第85話
◆岸元美波 視点◆
土曜に申し合わせた通り春華ちゃんは学校へ行った様だ。
今日はいよいよ二之宮凪沙さんとふたりきりで勉強することになる。
夏菜お姉ちゃんも、うちのお姉ちゃんも状況を把握しておきながらわたしには何も言ってくれなかったせいで、冬樹を狙って滅茶苦茶なことをしでかしたと思われる相手とふたりきりで会わないといけなくなったのだから恨めしい気持ちもある。
学校の朝SHRが始まるくらいになって二之宮さんが到着し、わたしの部屋へ通した。
「今日もよろしくお願いしますね」
「う、うん。よろしく」
特に会話もなく黙々と勉強を続けている間にお昼になり、ナポリタンを作ってふたりで食べていたら二之宮さんが話しかけてきた。

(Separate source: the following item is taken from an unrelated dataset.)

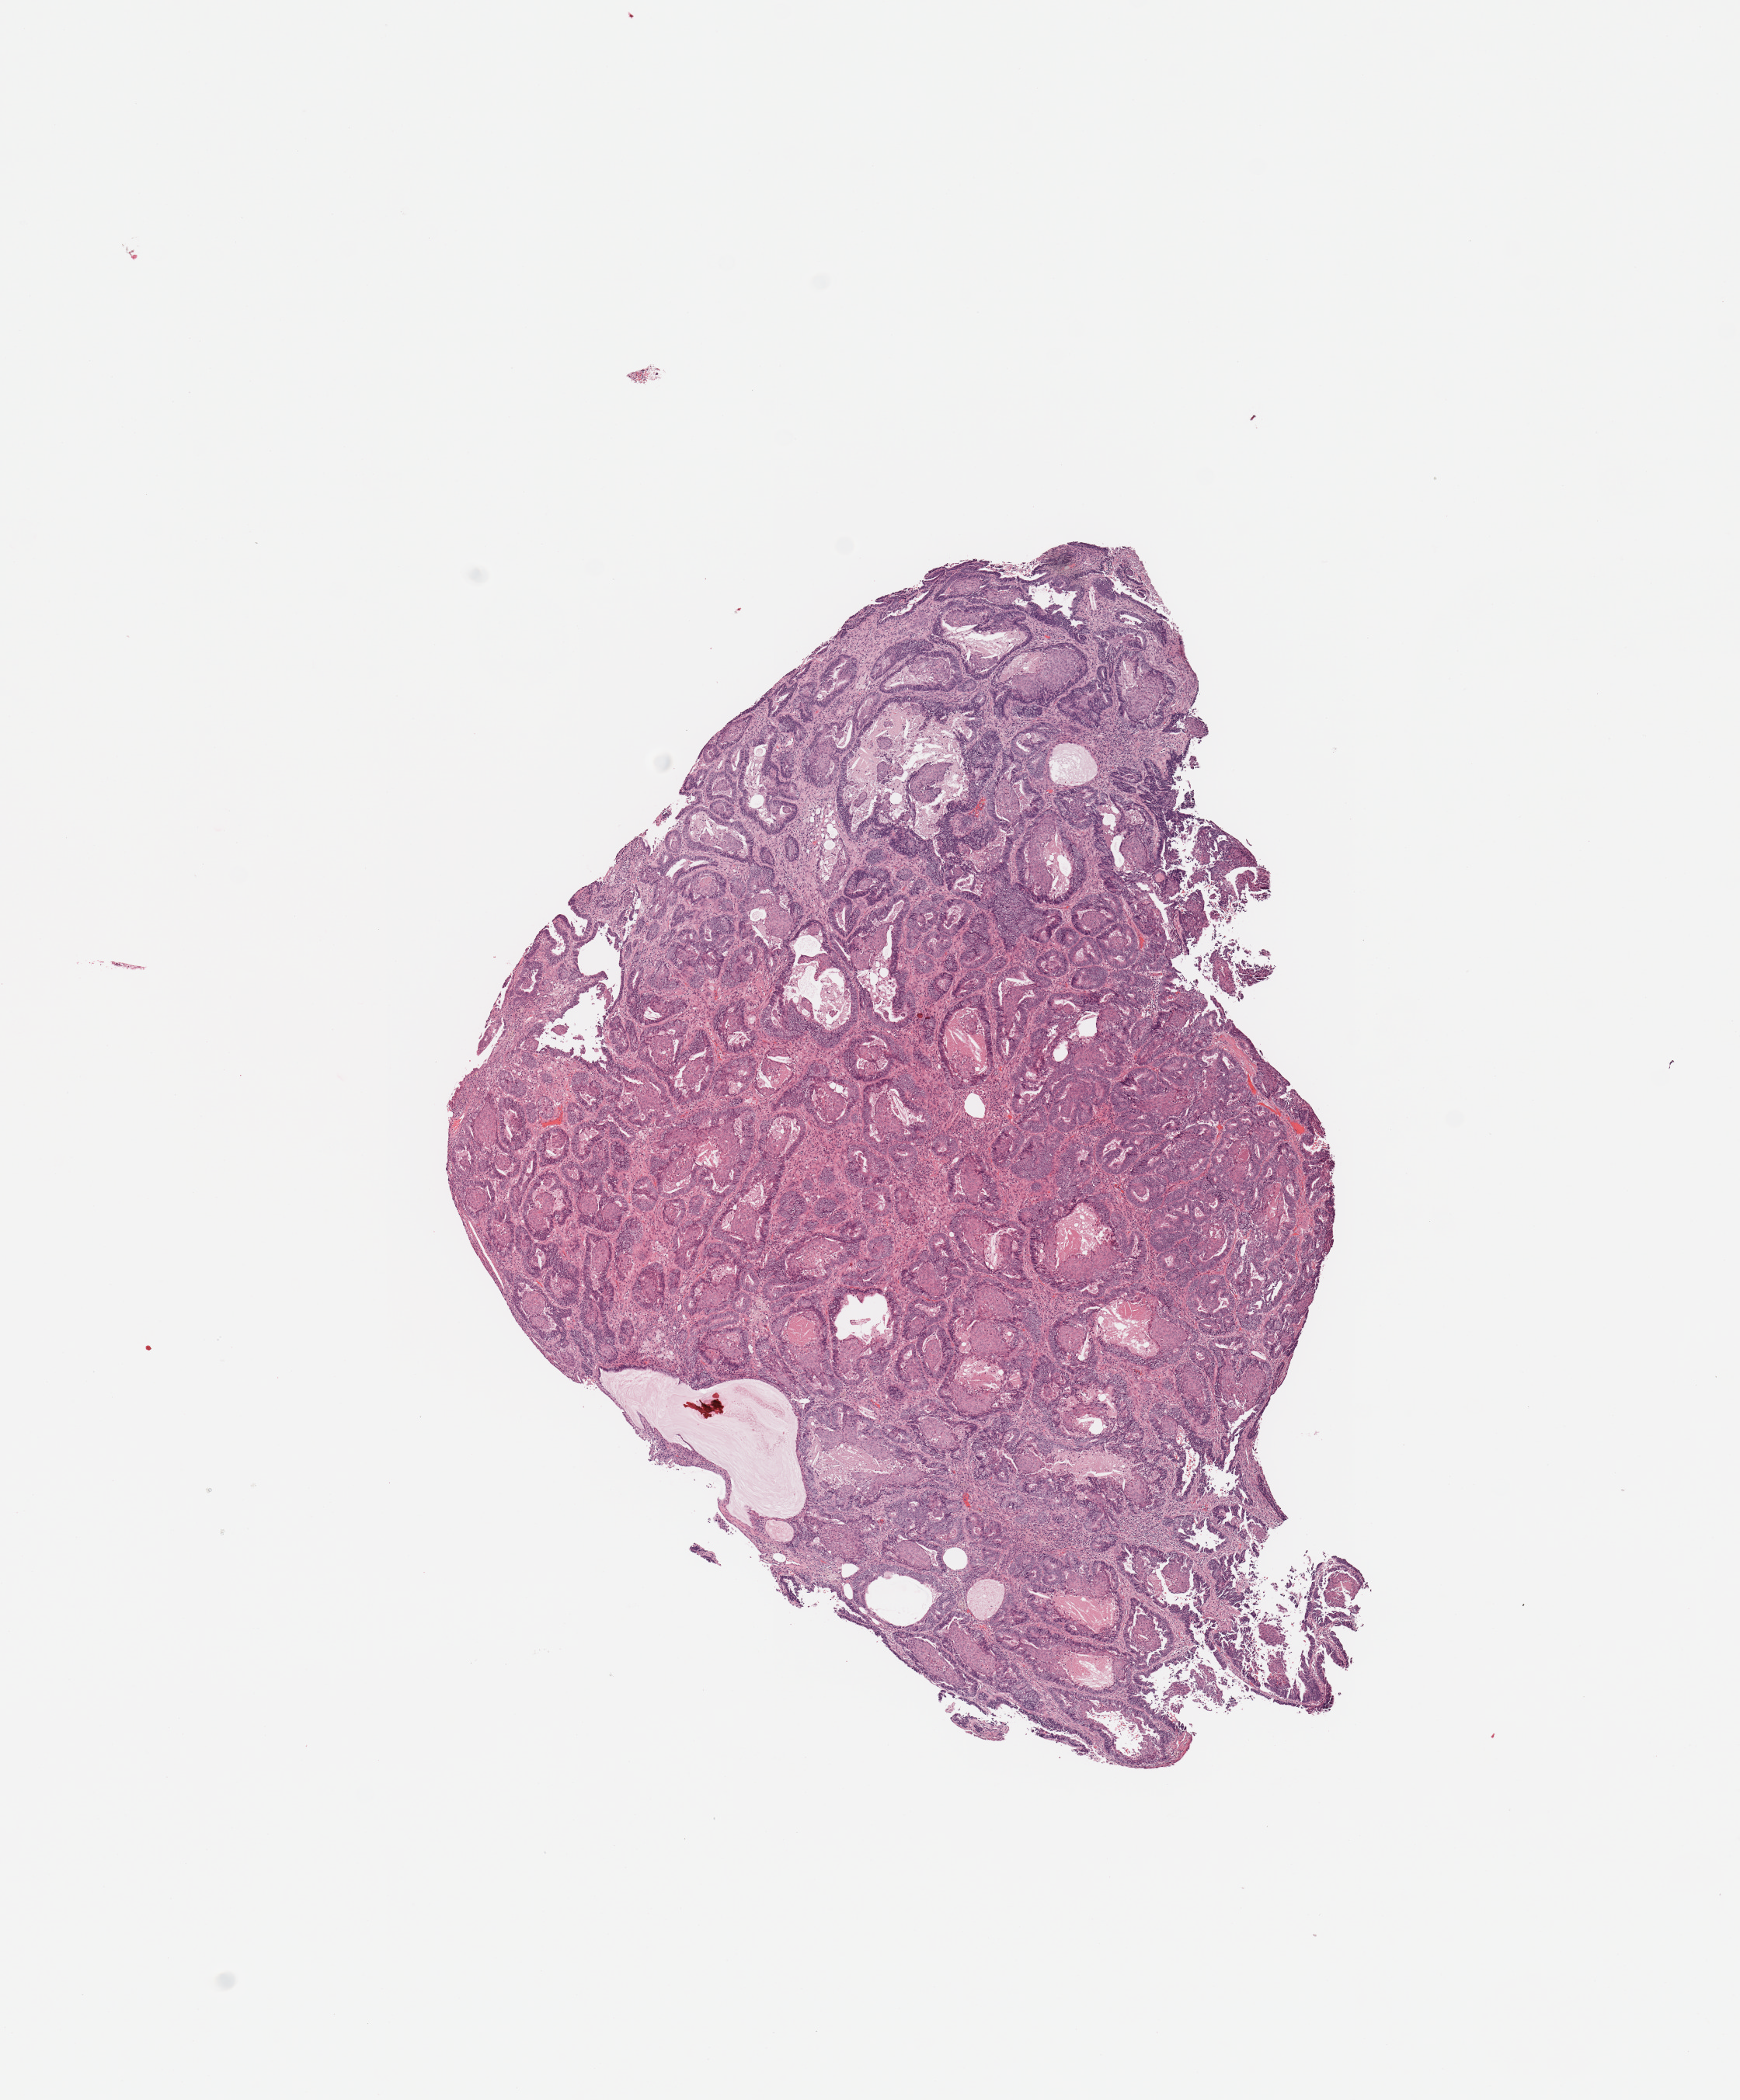
Digitized H&E-stained tissue section (whole slide) — low-resolution overview of the scanned area, about 8.9 x 10.7 mm (acquisition: 20x scan); tumour tissue sample, sampled site: uterus. Patient: female, age 71 years.
Histologic diagnosis: Endometrioid adenocarcinoma, NOS.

「神坂春華さんも料理は上手でしたけど、岸元さんも上手いのですね」
「そうかな?
あまり意識してきたことはなかったけど、冬樹が上手いから引っ張り上げられてみんなうまくなっている感じはあるね」
「冬樹君って、そんなに料理が上手なんですね。私も食べてみたいです」
「そう・・・機会が来ると良いわね」
「ええ、ぜひその機会を作りたいと思いますね」
「うちのお姉ちゃんが作らないと思うよ・・・」
「どうして、岸元さんのお姉さんが?」
「だって、ふたりは付き合い出したみたいだし。
お姉ちゃんは、に・・・ごめん、今言いかけた事は忘れて」
「それは良いですけど、冬樹君と岸元さんのお姉さんがお付き合いを始めたんですか?」
今、二之宮さんからものすごく邪悪なドス黒い雰囲気を感じた。
やはり二之宮さんはクロだ。証拠はないけど、直感がそう告げている。近付いちゃいけない危険人物だ。
注意力散漫で言うべきでないことを言ってしまったのでどうにか誤魔化したい。
「お姉ちゃんと話して、そうかなって感じただけで実際のところはわからないよ」
「そうでしたか。それは良かった」
「それは良かったって、二之宮さんは冬樹のことが好きなの?」
「好きですよ」
「でも、二之宮さんは冬樹と関わっていた印象がないんだよね」
「たしかに、私は冬樹君と関わったことはほとんどありませんね。
高校に入ってから一目惚れしましたし、それからも2年で同じクラスになるまで接点を持てなかったのです。
そして、クラスがようやく馴染んできたという頃にあんな事件が起きてしまいましたし・・・」
この女、自分でやっておきながら、何を他人事の様に言っているの?
わたしの中ではもう許せない対象になっていた。
今すぐにでも家から叩き出したいし、二度と関わり合いになりたくない。
でも、夏菜お姉ちゃんが言っていた様にこんなことを平然と言える相手を刺激してしまっては何をされるかわかったものじゃないというのもあるし、手詰まり感がある。
「そうなんだね。わたしは物心が付いた時から側に居たから冬樹に一目惚れするって感覚がわからないんだけど、二之宮さんはどういうところが良かったの?」
「あの・・・岸元さんのそういうところ、腹が立つんですよ」
「どういうこと?」
「冬樹君と幼なじみだって事でマウント取ろうとしてますよね?」
「別にそんなつもり無いよ!」
「じゃあ、無意識にそういうことを表に出してくるタチの悪い性格なんですね」
「なんでそんな事を言われないといけないの!
二之宮さんなんか自分が冬樹と付き合いたいからって、鷺ノ宮君を騙して言う事を聞かせるようにしたんでしょ!」
「あら?どうしてそんな事を思ったんですか?」
しまった!思わず言ってしまったけど、わたしがここで知っていることを言ってしまったのはどう考えてもミスだ!